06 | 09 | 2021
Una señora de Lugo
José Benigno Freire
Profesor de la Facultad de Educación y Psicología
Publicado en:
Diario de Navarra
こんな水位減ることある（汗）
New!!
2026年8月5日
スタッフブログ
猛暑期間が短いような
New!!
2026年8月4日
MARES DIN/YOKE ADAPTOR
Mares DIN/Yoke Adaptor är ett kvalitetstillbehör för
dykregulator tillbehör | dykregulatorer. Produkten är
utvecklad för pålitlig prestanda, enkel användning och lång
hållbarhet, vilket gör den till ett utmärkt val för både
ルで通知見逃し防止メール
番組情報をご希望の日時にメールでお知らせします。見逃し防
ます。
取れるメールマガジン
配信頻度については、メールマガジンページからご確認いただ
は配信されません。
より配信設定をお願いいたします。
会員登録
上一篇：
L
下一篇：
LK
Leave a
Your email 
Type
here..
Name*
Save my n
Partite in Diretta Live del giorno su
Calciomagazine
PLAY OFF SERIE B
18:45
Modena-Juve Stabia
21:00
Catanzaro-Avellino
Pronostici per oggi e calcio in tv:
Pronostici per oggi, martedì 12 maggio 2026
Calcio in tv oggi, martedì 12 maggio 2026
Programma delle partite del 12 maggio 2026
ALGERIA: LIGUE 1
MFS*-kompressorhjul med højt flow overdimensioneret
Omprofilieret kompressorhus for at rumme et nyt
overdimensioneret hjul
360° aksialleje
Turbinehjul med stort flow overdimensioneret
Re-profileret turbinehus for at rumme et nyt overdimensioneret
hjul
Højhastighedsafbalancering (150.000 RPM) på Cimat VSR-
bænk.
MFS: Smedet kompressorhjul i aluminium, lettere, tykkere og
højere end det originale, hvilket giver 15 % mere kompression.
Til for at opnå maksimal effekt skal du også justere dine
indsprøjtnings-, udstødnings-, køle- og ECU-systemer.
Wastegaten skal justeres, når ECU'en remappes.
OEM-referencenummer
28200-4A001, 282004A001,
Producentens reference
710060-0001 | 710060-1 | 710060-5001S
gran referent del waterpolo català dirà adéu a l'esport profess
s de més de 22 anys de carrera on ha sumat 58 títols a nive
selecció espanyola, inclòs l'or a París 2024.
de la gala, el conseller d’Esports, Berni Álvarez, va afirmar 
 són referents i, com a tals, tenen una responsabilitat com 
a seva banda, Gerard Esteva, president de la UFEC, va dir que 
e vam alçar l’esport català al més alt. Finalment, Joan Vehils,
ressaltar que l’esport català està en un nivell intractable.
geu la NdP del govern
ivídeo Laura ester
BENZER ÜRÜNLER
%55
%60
+---+
Retype every entry above, word for word.

06 | 09 | 2021
Una señora de Lugo
José Benigno Freire
Profesor de la Facultad de Educación y Psicología
Publicado en:
Diario de Navarra
こんな水位減ることある（汗）
New!!
2026年8月5日
スタッフブログ
猛暑期間が短いような
New!!
2026年8月4日
MARES DIN/YOKE ADAPTOR
Mares DIN/Yoke Adaptor är ett kvalitetstillbehör för
dykregulator tillbehör | dykregulatorer. Produkten är
utvecklad för pålitlig prestanda, enkel användning och lång
hållbarhet, vilket gör den till ett utmärkt val för både
ルで通知見逃し防止メール
番組情報をご希望の日時にメールでお知らせします。見逃し防
ます。
取れるメールマガジン
配信頻度については、メールマガジンページからご確認いただ
は配信されません。
より配信設定をお願いいたします。
会員登録
上一篇：
L
下一篇：
LK
Leave a
Your email 
Type
here..
Name*
Save my n
Partite in Diretta Live del giorno su
Calciomagazine
PLAY OFF SERIE B
18:45
Modena-Juve Stabia
21:00
Catanzaro-Avellino
Pronostici per oggi e calcio in tv:
Pronostici per oggi, martedì 12 maggio 2026
Calcio in tv oggi, martedì 12 maggio 2026
Programma delle partite del 12 maggio 2026
ALGERIA: LIGUE 1
MFS*-kompressorhjul med højt flow overdimensioneret
Omprofilieret kompressorhus for at rumme et nyt
overdimensioneret hjul
360° aksialleje
Turbinehjul med stort flow overdimensioneret
Re-profileret turbinehus for at rumme et nyt overdimensioneret
hjul
Højhastighedsafbalancering (150.000 RPM) på Cimat VSR-
bænk.
MFS: Smedet kompressorhjul i aluminium, lettere, tykkere og
højere end det originale, hvilket giver 15 % mere kompression.
Til for at opnå maksimal effekt skal du også justere dine
indsprøjtnings-, udstødnings-, køle- og ECU-systemer.
Wastegaten skal justeres, når ECU'en remappes.
OEM-referencenummer
28200-4A001, 282004A001,
Producentens reference
710060-0001 | 710060-1 | 710060-5001S
gran referent del waterpolo català dirà adéu a l'esport profess
s de més de 22 anys de carrera on ha sumat 58 títols a nive
selecció espanyola, inclòs l'or a París 2024.
de la gala, el conseller d’Esports, Berni Álvarez, va afirmar 
 són referents i, com a tals, tenen una responsabilitat com 
a seva banda, Gerard Esteva, president de la UFEC, va dir que 
e vam alçar l’esport català al més alt. Finalment, Joan Vehils,
ressaltar que l’esport català està en un nivell intractable.
geu la NdP del govern
ivídeo Laura ester
BENZER ÜRÜNLER
%55
%60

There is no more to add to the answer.